Alerté par des riverains en 2019, Jacques-Eloi Duffau est intervenu trop tard pour sauver la cinquantaine de grands pins d’une forêt sur le point d’être rasée à Aubiac, dans le Sud-Gironde.
« Il ne reste aujourd’hui plus que deux de ces arbres magnifiques, vieux de 150 ans et hauts de 30 mètres, comme on en voit pratiquement plus puisqu’ils sont coupés à l’âge de 20 ou 30 ans, raconte cet amoureux de la nature de 72 ans. Mais il y avait encore toute une chênaie et une châtaigneraie. Je suis venu sur le site et j’ai acheté du jour au lendemain, au prix fort. Cette parcelle de 8 hectares se serait vendue moins de 40000€, j’ai déboursé 55000€, mais je m’en foutais. »

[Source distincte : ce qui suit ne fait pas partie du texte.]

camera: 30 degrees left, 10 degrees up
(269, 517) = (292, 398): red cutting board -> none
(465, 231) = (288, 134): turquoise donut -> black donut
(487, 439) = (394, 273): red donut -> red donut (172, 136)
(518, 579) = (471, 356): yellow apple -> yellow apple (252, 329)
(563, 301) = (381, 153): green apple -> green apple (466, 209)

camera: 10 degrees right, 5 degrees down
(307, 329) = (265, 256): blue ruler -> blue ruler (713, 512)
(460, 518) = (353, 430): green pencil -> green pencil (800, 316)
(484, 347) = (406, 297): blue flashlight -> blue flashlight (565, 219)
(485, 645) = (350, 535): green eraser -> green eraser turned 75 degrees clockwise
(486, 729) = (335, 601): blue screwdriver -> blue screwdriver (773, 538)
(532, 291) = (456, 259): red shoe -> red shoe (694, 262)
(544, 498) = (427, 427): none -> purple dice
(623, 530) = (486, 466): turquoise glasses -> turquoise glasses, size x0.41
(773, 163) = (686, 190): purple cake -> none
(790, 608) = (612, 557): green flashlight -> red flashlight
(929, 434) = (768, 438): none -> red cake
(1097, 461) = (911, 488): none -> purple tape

Fondateur d’une entreprise de fluides industriels basée à Talence qui porte son nom, et dont s’occupe désormais son fils, Jacques-Eloi Duffau investit désormais dans l’écologie.

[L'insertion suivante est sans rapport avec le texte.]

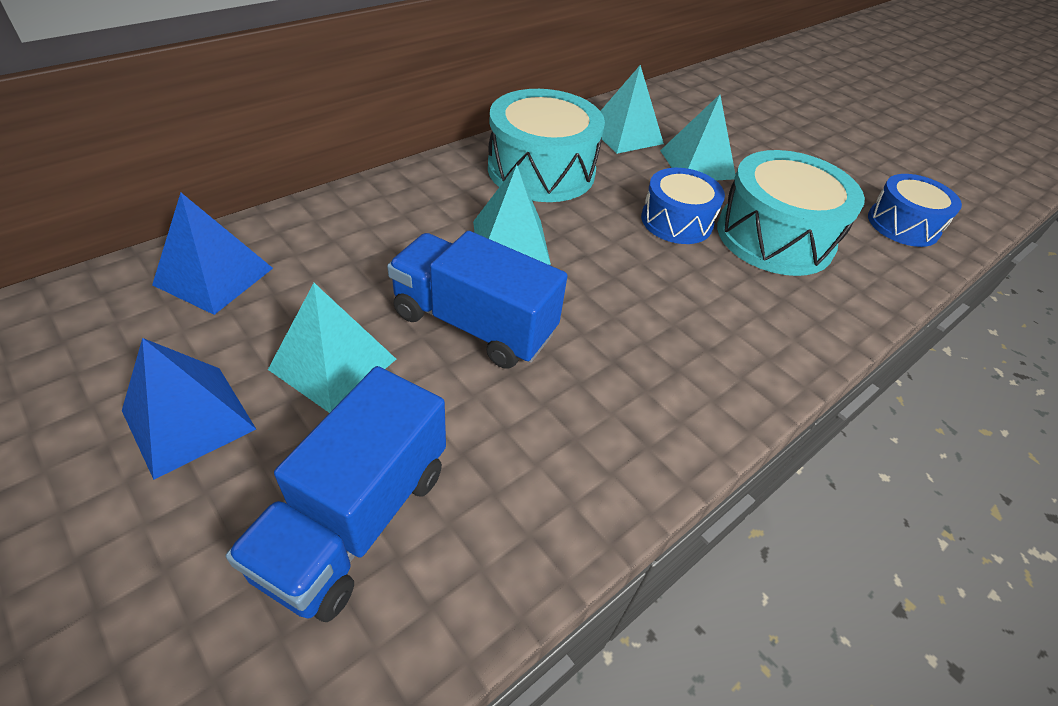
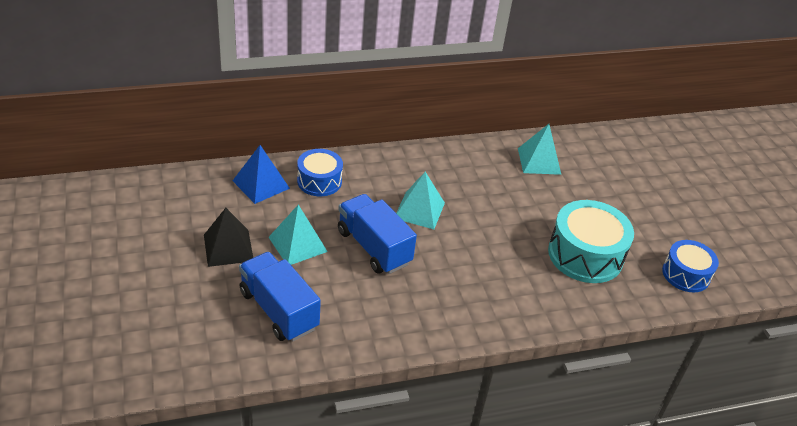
camera: 25 degrees right, 5 degrees down
(189, 419) = (228, 247): blue pyramid -> black pyramid
(356, 519) = (279, 310): blue truck -> blue truck turned 90 degrees clockwise
(541, 170) = (465, 171): turquoise drum -> none
(676, 221) = (528, 227): blue drum -> blue drum (319, 181)
(697, 164) = (573, 194): turquoise pyramid -> none

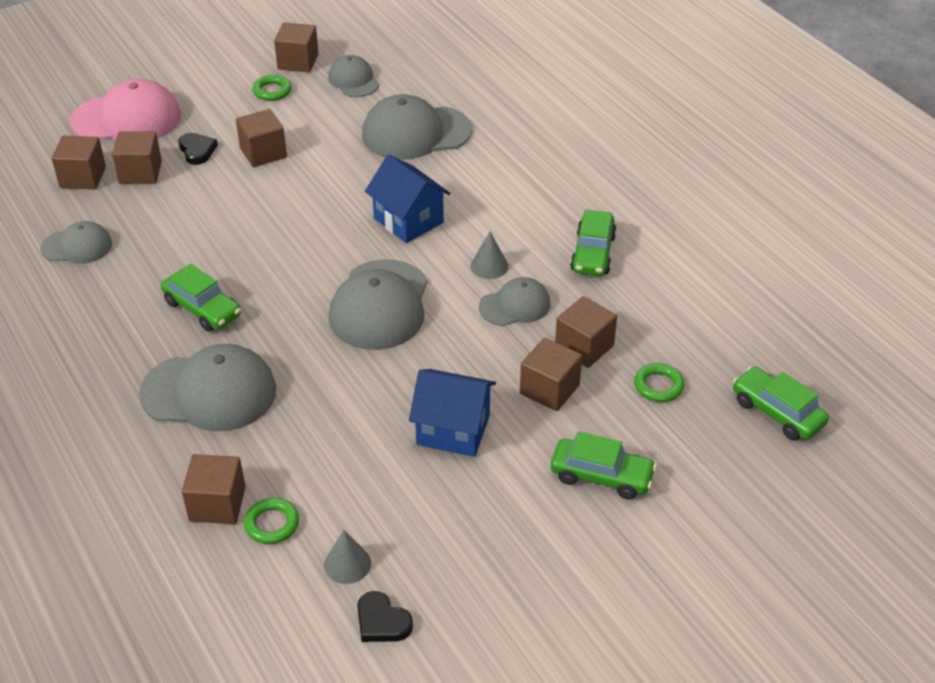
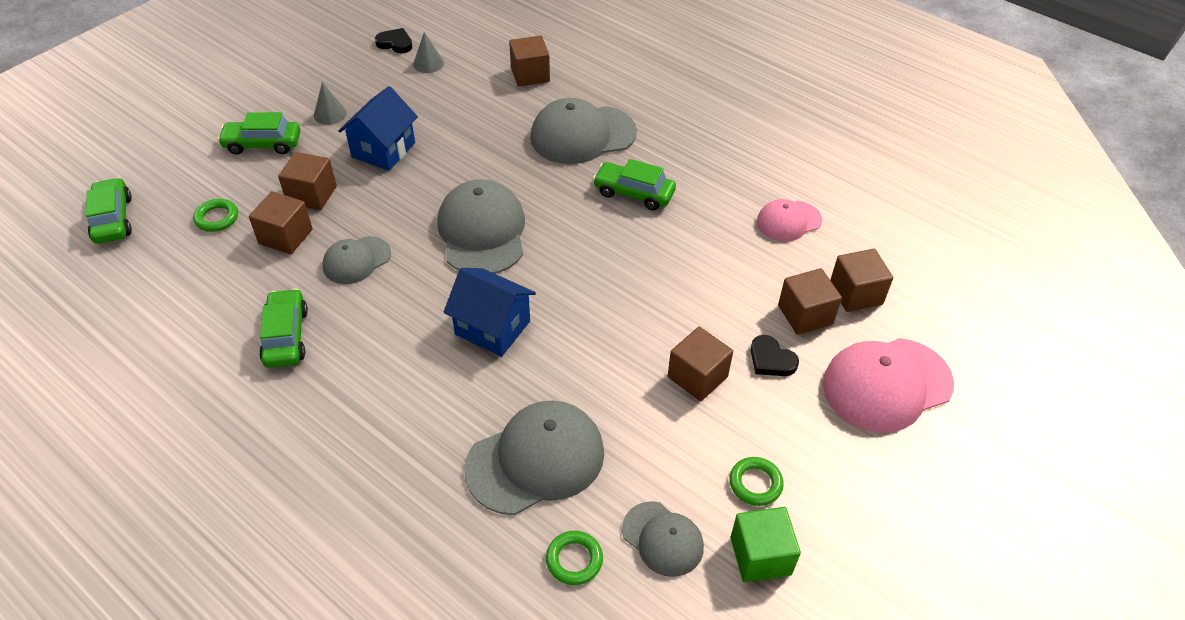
camera: 160 degrees right, 5 degrees up
(77, 246) = (788, 221): grey cap -> pink cap
(272, 524) = (488, 72): green ring -> green ring (574, 560)
(298, 62) = (760, 556): brown cube -> green cube
(453, 430) = (383, 150): blue house -> blue house turned 60 degrees counterclockwise
(489, 266) = (392, 295): grey cone -> grey cone (330, 114)
(777, 412) = (113, 219): green car -> green car turned 135 degrees counterclockwise

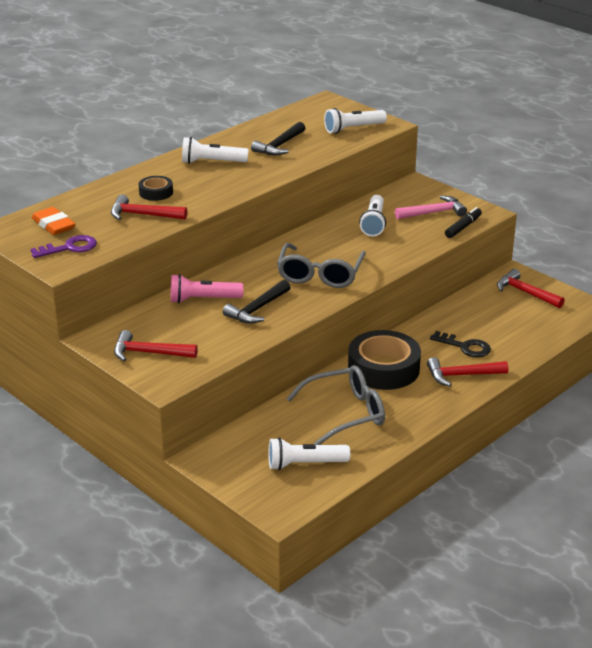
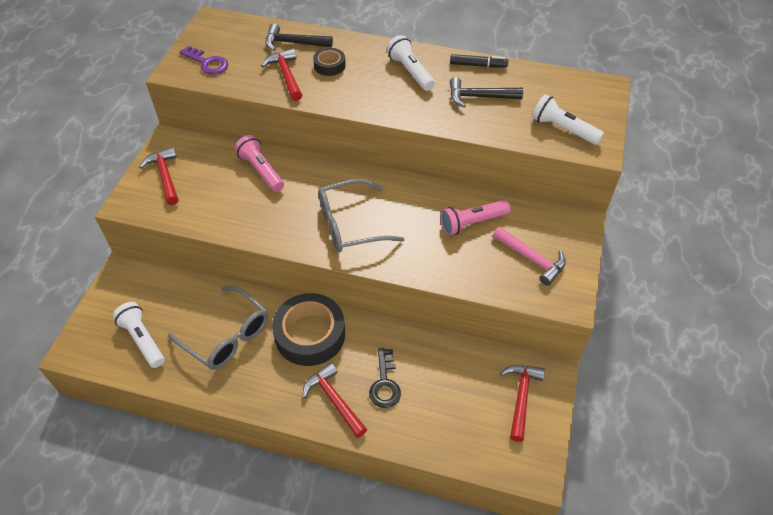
camera: 60 degrees right, 20 degrees up
(53, 225) = (237, 40): orange eraser -> none
(257, 309) = (266, 209): black hammer -> black hammer (294, 43)
(374, 223) = (472, 223): white flashlight -> pink flashlight
(463, 227) = (522, 294): black marker -> black marker (478, 65)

« J’ai toujours été sensible à l’environnement, dont j’ai pu voir la dégradation toute ma vie, confie-t-il. Je suis originaire d’un petit village du Lot-et-Garonne où je chassais et pêchais, où l’arrivée de l’agriculture intensive dans les années 60 a été une catastrophe. C’est facile de critiquer les hommes politiques, mais si les particuliers n’engagent pas aussi leur responsabilité, rien ne changera. »

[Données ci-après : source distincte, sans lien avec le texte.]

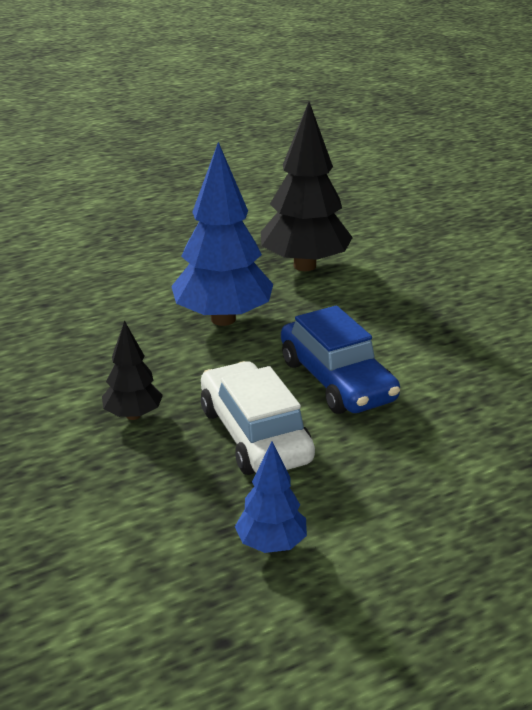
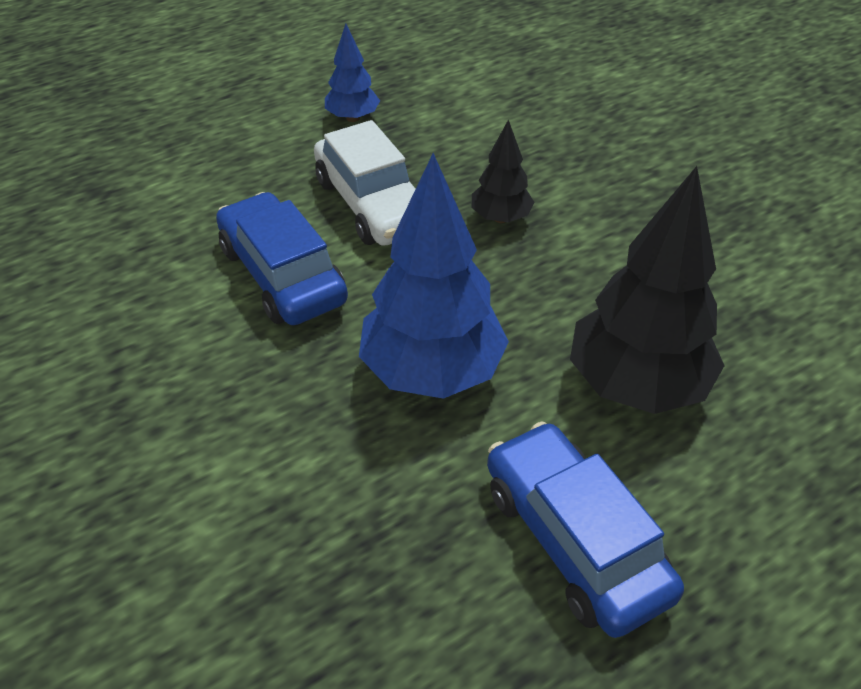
camera: 175 degrees right, 15 degrees up
(162, 255) = (575, 540): none -> blue car
(305, 266) = (309, 524): black tree -> black tree (636, 385)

« Je le fais parce que ça urge »
Grâce au réseau de naturalistes de la Sepanso, association dans laquelle il est engagé, le mécène achète des « espaces naturels en péril » :
« Je ne suis pas Crésus, mais j’ai vendu un appartement à Arcachon qui était devenu invivable, et j’ai investi plus de 300000€. La biodiversité a une valeur extraordinaire, cela les vaut largement ».
Outre cette forêt dans le Bazadais, il a ainsi fait l’acquisition de 40 hectares près de Belin-Béliet, au bord de la Leyre, une « magnifique zone d’étalement de la rivière, où on trouve des loutres et des cistudes ».
« Là encore les propriétaires étaient en train de tout couper, et voulaient encore sortir 150 chênes au moment de la vente. J’ai dit non, j’achète au prix fort, c’est terminé ! Le problème c’est que la sylviculture pratiquée à l’heure actuelle esquinte tout. On passe du matériel qui broie tout sur son passage, et il ne reste plus une grenouille. »
Jacques-Eloi Duffau fait tout ça « parce que ça urge et qu’il faut bien mettre des barrières en attendant qu’on comprenne qu’il faut s’engager dans une transition ». Pour affirmer cette décision sur le temps long, le propriétaire forestier vient de signer avec le Département de la Gironde un contrat ORE (obligation réelle environnementale), premier du genre en Nouvelle-Aquitaine.
« C’est l’engagement d’un citoyen qui se fait aider par la République pour affirmer cette décision sur un temps long. Car après moi, qui va s’en occuper ? Dans 10 ans, je ne serai peut-être plus là, mes enfants voudront peut-être vendre… Les pouvoirs publics vont pouvoir assurer sa protection. »
Donnant-donnant
Ce contrat sera en vigueur pendant 99 ans, indique Jean Touzeau, vice-président de la Gironde en charge de la valorisation du patrimoine environnemental et touristique :
« Ce bien qui lui appartient et qu’il peut léguer aura toujours une destination d’espace naturel sensible (ENS). C’est un accord donnant-donnant : le propriétaire a des obligations – il ne peut pas utiliser des produits phytosanitaires ou des fertilisants, ni faire circuler des véhicules motorisés ou toucher au réseau hydrographique. En contrepartie, le département classe la forêt parmi ses 4500 hectares en ENS, ce qui la protège totalement, en assure la gestion et l’entretien, en installant par exemple des haies ou des murets, et mène des analyses. »
Un recensement de la faune et de la flore dans la forêt et dans les deux ruisseaux qui la traversent a ainsi établi la présence de la couleuvre à collier, de salamandre ou encore des dernières écrevisses à patte blanche de Gironde.
« L’intérêt c’est qu’on pourra sensibiliser les enfants », reprend Jacques-Eloi Duffau, qui veut aussi y faire un espace de formation à l’agroforesterie. Alors qu’il s’apprête à conclure un autre contrat de protection pour sa forêt au bord de la Leyre, il espère désormais convaincre d’autres propriétaires de l’imiter. Du côté du département, on signale justement que son initiative a « fait tâche d’huile », et que d’autres ORE pourraient être établis dans le Médoc.
« La plus belle donation, c’est de donner en héritage du vivant », salue Jacques-Eloi Duffau.